### EXERCISE
Output every line below exactly.
────────────────
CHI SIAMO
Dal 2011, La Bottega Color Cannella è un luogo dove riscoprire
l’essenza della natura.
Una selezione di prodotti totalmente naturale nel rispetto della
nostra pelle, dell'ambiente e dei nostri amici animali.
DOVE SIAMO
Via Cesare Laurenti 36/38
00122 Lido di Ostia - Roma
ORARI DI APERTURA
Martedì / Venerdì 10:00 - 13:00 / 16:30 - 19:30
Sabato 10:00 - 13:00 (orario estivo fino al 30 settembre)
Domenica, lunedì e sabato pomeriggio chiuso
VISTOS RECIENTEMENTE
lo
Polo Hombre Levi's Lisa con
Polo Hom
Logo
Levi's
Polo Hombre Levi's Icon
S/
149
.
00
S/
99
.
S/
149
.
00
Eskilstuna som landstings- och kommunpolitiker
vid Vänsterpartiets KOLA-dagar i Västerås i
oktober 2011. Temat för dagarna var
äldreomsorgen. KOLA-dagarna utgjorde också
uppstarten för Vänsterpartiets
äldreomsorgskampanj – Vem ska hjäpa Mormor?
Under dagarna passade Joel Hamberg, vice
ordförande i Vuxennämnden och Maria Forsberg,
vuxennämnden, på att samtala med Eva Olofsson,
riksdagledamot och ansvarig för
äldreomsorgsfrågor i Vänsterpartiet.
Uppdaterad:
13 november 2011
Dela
────────────────
### RESPONSE
CHI SIAMO
Dal 2011, La Bottega Color Cannella è un luogo dove riscoprire
l’essenza della natura.
Una selezione di prodotti totalmente naturale nel rispetto della
nostra pelle, dell'ambiente e dei nostri amici animali.
DOVE SIAMO
Via Cesare Laurenti 36/38
00122 Lido di Ostia - Roma
ORARI DI APERTURA
Martedì / Venerdì 10:00 - 13:00 / 16:30 - 19:30
Sabato 10:00 - 13:00 (orario estivo fino al 30 settembre)
Domenica, lunedì e sabato pomeriggio chiuso
VISTOS RECIENTEMENTE
lo
Polo Hombre Levi's Lisa con
Polo Hom
Logo
Levi's
Polo Hombre Levi's Icon
S/
149
.
00
S/
99
.
S/
149
.
00
Eskilstuna som landstings- och kommunpolitiker
vid Vänsterpartiets KOLA-dagar i Västerås i
oktober 2011. Temat för dagarna var
äldreomsorgen. KOLA-dagarna utgjorde också
uppstarten för Vänsterpartiets
äldreomsorgskampanj – Vem ska hjäpa Mormor?
Under dagarna passade Joel Hamberg, vice
ordförande i Vuxennämnden och Maria Forsberg,
vuxennämnden, på att samtala med Eva Olofsson,
riksdagledamot och ansvarig för
äldreomsorgsfrågor i Vänsterpartiet.
Uppdaterad:
13 november 2011
Dela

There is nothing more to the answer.